Action item a: Recast the entries as a Markdown table with the columns Line and Content, numbering each row and leaving out blank lines. Cover only the lines from the first line of the entries up to and including the line with "Comment libérer de l’espace sur votre Mac en".

Page text:

Based on the above discussion of thresholding-based segmentation, Kapur [14] proposed a thresholding method that maximizes the entropic value on the basis of Shannon entropy. It is one of the objective functions and is optimized using Eq. (8):

$$ E\left( {I/{\text{th}}} \right) = E(C_{0} /{\text{th}}) + \, E\left( {C_{1} /{\text{th}}} \right) $$
(8)

where

$$ \begin{aligned} & E\left( {C_{0} /{\text{th}}} \right) = - \sum\limits_{i = 0}^{\text{th}} {\frac{{h_{i} }}{{w_{0} }}\log \frac{{h_{i} }}{{w_{0} }}} \\ & E\left( {C_{1} /{\text{th}}} \right) = - \sum\limits_{{i = {\text{th}} + 1}}^{L - 1} {\frac{{h_{i} }}{{w_{1} }}\log \frac{{h_{i} }}{{w_{1} }}} \\ \end{aligned} $$
(9)

Action item b: Continue the text on Kapur's entropy-based thresholding from the point where it stops.

Dataset records:

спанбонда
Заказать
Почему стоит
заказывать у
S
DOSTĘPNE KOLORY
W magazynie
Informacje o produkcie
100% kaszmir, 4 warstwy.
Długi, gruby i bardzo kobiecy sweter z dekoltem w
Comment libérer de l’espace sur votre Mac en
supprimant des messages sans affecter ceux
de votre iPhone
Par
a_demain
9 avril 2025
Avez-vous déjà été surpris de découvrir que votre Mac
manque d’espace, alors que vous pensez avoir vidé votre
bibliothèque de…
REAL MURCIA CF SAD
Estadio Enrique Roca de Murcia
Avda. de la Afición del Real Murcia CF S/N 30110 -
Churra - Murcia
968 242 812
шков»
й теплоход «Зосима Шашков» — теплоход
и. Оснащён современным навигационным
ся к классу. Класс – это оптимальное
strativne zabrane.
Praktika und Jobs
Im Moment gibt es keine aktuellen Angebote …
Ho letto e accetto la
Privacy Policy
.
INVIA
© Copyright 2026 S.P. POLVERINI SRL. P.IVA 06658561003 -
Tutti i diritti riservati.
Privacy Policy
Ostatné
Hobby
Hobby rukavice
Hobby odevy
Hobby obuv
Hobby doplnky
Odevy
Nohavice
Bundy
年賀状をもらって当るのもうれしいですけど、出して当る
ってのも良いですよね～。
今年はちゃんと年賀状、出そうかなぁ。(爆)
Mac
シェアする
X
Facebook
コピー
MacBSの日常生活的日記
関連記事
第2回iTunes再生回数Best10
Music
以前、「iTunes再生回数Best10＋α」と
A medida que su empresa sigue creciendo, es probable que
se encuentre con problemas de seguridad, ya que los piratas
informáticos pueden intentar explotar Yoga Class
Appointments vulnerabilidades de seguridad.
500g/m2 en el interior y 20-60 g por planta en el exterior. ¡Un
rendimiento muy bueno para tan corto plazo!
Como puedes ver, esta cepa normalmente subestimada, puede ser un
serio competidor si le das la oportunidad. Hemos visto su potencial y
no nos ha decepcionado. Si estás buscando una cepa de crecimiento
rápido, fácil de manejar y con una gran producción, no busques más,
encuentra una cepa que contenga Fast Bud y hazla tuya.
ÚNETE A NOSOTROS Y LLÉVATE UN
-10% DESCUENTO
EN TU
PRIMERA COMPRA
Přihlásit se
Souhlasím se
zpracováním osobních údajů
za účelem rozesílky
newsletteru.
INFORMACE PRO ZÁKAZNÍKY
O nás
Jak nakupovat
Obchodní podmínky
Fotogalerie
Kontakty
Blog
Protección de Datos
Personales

Response a:
| Line | Content |
|---|---|
| 1 | спанбонда |
| 2 | Заказать |
| 3 | Почему стоит |
| 4 | заказывать у |
| 5 | S |
| 6 | DOSTĘPNE KOLORY |
| 7 | W magazynie |
| 8 | Informacje o produkcie |
| 9 | 100% kaszmir, 4 warstwy. |
| 10 | Długi, gruby i bardzo kobiecy sweter z dekoltem w |
| 11 | Comment libérer de l’espace sur votre Mac en |

Response b:
where E(.) represents the entropy. Albuquerque [30] proposed a concept based on Tsallis entropy and the function for thresholding is now represented by Eqs. (10) and (11):

$$ E_{q} \left( {I/{\text{th}}} \right) = E_{q} \left( {C_{0} /{\text{th}}} \right) + E_{q} \left( {C_{1} /{\text{th}}} \right) + \left( {1 - q} \right) \, E_{q} \left( {C_{0} /{\text{th}}} \right) \, E_{q} \left( {C_{1} /{\text{th}}} \right) $$
(10)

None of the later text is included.